Friday, February 19, 2010

Shabbat Story



My 91 year old grandmother called yesterday and told me she had a huge thing to ask of me but first there was a story.....


Her brother (my Uncle Arthur) made a recent discovery while going through some papers. You should know that Arthur has been "going through his papers" for as long as I can remember so how he could possibly find anything new is beyond me but apparently he recently did.

What he found was a sealed letter from my great grandmother Ida which wasn't to be opened until her death. Ida was a lovely woman. She was short and plump, with beautiful silver hair that she wore in 2 braids pinned on top of her head until her very last years. She wore clunky shoes and plaid wool shirts and mostly smelled like sugar because she was always in the kitchen, baking. She moved from NYC to Portland when I was a baby, into a small apartment right behind my high school. I was lucky to know her until she died in 1982 when I was 16.

I am not sure how her letter got overlooked in my uncle's extensive file system but it had a number of requests relating to her death and afterward. As it turns out, most of her requests had been carried out anyway but for one. My grandmother started crying when she told me that her mother had asked that a yartzeit candle be lit for her each year.

Given my family history it's nothing short of miraculous that I am a practicing Jew today. My father isn't Jewish. My mother came from Orthodox Jews on her father's side and adamantly secular Jews on her mother's side.
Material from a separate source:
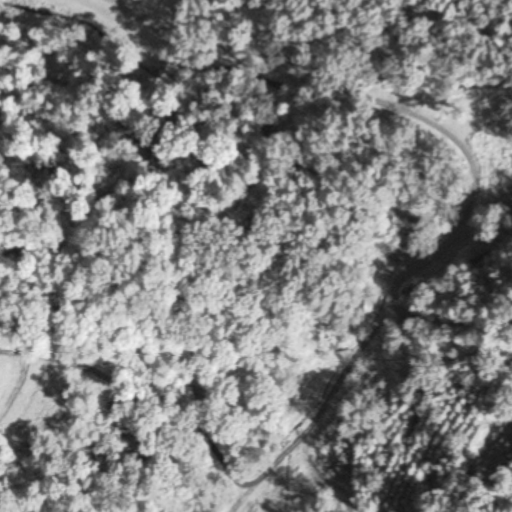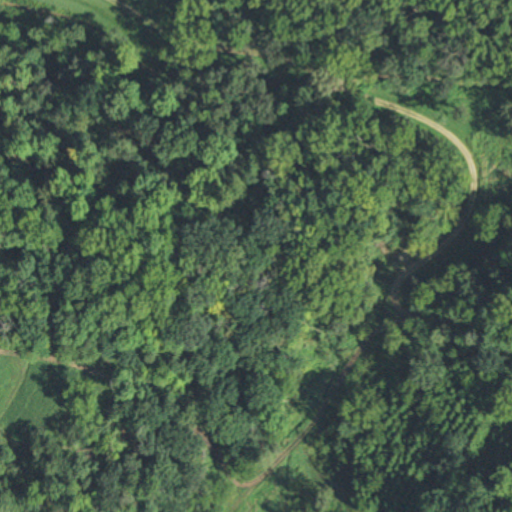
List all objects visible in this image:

Part of my grandparents' decision to leave New York and come to Portland in the 1950's was about getting away from Judaism--all that Old World superstition and tradition. My grandfather's experience with Judaism as a child was oppressive and without joy so he wanted no part of Jewish life as an adult. My grandmother's family were the classic politically active, intellectual, lefty types of folks who had no use for religion.

When my grandparents came to Portland, they didn't join a synagogue. There was no religious education for my mother and aunt. When I was growing up, we gathered for some holidays but I was in college before I realized, for example, that most Jews say a blessing while lighting the candles at Chanukah. I had to figure out what being Jewish meant on my
own as an adult.

I don't talk about that much with my family. Jewish observance is an awkward
subject with both my Jewish and non-Jewish relatives--which is why this conversation with my grandmother felt so very significant.

Both my great uncle and my grandmother are feeling awful that this one simple request had been ignored all these years. Both feel like, now that they know, they still can't commit as they're both over 90 and don't know how much longer they'll be with us. So my grandmother asked me today if I would accept this responsibility.

So, of course I will be lighting the yartzeit candle in my great grandmother's memory. I'd always wanted to but it was such a touchy subject I didn't know how to approach it. I already feel a little bit guilty when I light the candle for my grandfather every autumn. I think he'd surely disapprove but when I finally confessed to my grandmother today, she assured me he would be honored.

My house is full of my great grandmother's beautiful old furniture. Each morning I take my clothes out of her old dresser. Our Chanukah menorahs are lit on the same old oak buffet where she lit hers. And every week, I braid my challah on the same wooden bread board that she used for her delicious baking. So I don't know that I need to light a candle to remember her, but it does feel like both an honor and a very strong connection to those who came before me.

It's funny how things work out, isn't it?